Accordingly we hold that the offense of an abominable and detestable crime against nature is a lesser included offense of the offense of first-degree sexual assault in this case because of the inherent relationship between the two. Therefore, we find that the trial justice's instructions to the jury concerning abominable and detestable crimes against nature were completely proper and even served to protect Yates. See State v.
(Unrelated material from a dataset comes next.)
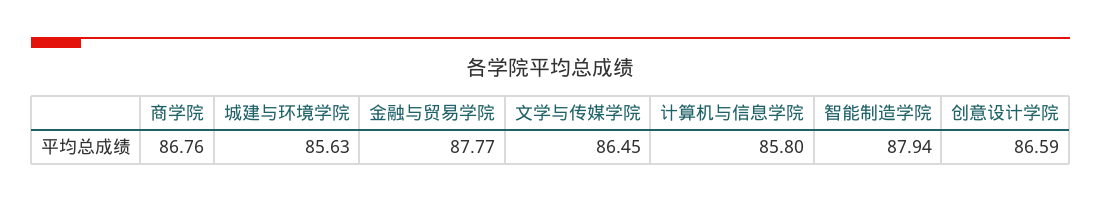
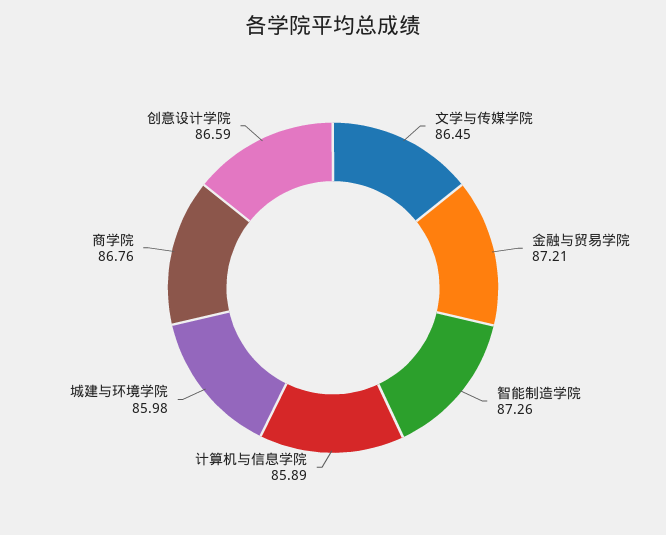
城建与环境学院: 85.63 -> 85.98
金融与贸易学院: 87.77 -> 87.21
计算机与信息学院: 85.8 -> 85.89
智能制造学院: 87.94 -> 87.26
Hockenhull, 525 A.2d 926, 930 (R.I. 1987), where this court noted that "absent such an instruction, a jury may erroneously convict a criminal defendant of the principal offense charged, despite the prosecution's inability to prove an element of that offense, when the jury is convinced that defendant's conduct was criminal."

For the reasons stated, the defendant's appeal is denied and dismissed, and the judgment of the Superior Court is affirmed.

NOTES

[1] General Laws 1956 (1981 Reenactment) § 12-17-14 provides:

"Conviction of lower offense or attempt. — Whenever any person is tried upon an indictment, information, or complaint and the court or jury, as the case may be, shall not be satisfied that he is guilty of the whole offense, but shall be satisfied that he is guilty of so much thereof as shall substantially amount to an offense of a lower nature, or that the defendant did not complete the offense charged, but that he was guilty only of an attempt to commit the same, the court or jury may find him guilty of such lower offense or guilty of an attempt to commit the same, as the case may be, and the court shall proceed to sentence such person for the offense of which he shall be so found guilty, notwithstanding that such court had not otherwise jurisdiction of such offense."

Rule 31(c) of the Superior Court Rules of Criminal Procedure provides:

"Conviction of Less Offense. The defendant may be found guilty of an offense necessarily included in the offense charged or of an attempt to commit either the offense charged or an offense necessarily included therein if the attempt is an offense."